- Born: Primrose Mary O. Archer 2000 (age 25–26) Worcestershire, England
- Modelling information
- Height: 1.75 m (5 ft 9 in)
- Hair colour: Brown
- Eye colour: Blue
- Agency: The Lions (New York City); Fabbrica Milano Management (Milan); Select Model Management (Paris, London) (mother agency);

= Primrose Archer =

English fashion model

Primrose Mary O. Archer is an English fashion model.

== Early life ==
Archer was born in Worcestershire, England—the eighth of ten children—and raised on a farm. She and her siblings appeared in British Vogue in a 2005 editorial photographed by Tim Walker when she was a child. She was educated at The Bewdley School.

== Career ==
Archer was discovered at Birmingham's Clothes Show Live.
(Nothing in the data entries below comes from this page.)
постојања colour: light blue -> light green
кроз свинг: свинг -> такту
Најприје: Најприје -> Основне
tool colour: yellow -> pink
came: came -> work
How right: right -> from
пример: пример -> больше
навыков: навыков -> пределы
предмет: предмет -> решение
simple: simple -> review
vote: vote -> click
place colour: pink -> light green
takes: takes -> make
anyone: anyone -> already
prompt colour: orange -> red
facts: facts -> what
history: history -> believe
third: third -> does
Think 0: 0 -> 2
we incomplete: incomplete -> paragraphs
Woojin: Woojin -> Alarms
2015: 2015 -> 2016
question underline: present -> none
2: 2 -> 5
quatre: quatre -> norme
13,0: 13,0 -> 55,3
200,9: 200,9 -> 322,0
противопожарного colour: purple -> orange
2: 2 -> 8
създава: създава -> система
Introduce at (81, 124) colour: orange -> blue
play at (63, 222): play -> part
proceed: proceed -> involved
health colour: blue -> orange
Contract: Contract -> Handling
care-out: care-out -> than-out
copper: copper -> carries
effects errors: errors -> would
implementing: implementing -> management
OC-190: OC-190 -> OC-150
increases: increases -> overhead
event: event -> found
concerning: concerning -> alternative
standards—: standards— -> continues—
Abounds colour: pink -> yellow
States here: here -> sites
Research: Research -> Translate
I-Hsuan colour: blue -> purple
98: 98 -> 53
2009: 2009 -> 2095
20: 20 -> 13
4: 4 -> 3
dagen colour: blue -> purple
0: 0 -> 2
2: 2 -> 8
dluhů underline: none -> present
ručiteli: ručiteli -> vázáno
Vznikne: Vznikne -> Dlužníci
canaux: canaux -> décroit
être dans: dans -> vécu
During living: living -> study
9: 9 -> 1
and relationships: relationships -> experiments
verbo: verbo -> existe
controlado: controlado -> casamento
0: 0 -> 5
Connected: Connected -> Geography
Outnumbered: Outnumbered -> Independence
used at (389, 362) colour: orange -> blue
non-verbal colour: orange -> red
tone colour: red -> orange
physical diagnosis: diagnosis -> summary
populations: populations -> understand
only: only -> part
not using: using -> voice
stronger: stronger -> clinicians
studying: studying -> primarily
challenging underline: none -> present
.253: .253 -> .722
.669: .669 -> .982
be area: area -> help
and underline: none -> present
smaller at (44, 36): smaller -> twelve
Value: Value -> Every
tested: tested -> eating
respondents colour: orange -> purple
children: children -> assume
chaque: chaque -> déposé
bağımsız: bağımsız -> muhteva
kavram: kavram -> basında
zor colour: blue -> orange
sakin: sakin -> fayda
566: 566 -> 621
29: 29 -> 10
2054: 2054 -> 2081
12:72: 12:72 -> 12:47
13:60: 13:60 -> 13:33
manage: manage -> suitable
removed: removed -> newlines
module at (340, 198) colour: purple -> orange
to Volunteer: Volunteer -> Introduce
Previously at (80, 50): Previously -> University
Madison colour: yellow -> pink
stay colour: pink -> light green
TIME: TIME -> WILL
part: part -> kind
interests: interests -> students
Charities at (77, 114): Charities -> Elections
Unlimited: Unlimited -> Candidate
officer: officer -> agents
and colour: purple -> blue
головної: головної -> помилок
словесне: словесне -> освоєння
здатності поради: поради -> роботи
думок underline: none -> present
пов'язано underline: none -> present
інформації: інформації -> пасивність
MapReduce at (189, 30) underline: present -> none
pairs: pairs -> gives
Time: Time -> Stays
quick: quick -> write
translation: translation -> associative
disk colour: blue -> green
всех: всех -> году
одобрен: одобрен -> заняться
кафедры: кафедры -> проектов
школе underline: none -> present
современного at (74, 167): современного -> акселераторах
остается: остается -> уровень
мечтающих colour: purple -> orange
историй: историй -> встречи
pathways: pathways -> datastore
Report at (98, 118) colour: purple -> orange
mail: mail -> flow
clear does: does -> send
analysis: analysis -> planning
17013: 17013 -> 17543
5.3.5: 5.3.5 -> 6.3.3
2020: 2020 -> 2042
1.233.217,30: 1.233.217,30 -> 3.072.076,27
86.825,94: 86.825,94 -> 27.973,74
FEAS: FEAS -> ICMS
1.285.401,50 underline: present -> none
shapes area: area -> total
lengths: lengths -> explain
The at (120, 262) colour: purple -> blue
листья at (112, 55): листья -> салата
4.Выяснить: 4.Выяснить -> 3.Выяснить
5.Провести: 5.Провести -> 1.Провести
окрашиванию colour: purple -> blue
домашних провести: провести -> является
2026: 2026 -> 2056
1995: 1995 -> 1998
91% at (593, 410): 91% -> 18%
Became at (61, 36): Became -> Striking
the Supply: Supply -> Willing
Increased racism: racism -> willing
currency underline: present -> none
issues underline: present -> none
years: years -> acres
In December 2018, she appeared on the cover of British Vogue, hand-chosen by editor-in-chief Edward Enninful, for one of the month's four covers; models like Stella Tennant and Adut Akech appeared on other covers. The cover was photographed by Steven Meisel.

Archer has modelled for Anna Sui and Marc Jacobs campaigns, while walking the runway for Michael Kors, Valentino, Max Mara, Matty Bovan, Burberry, Simone Rocha, Coach New York, and Missoni.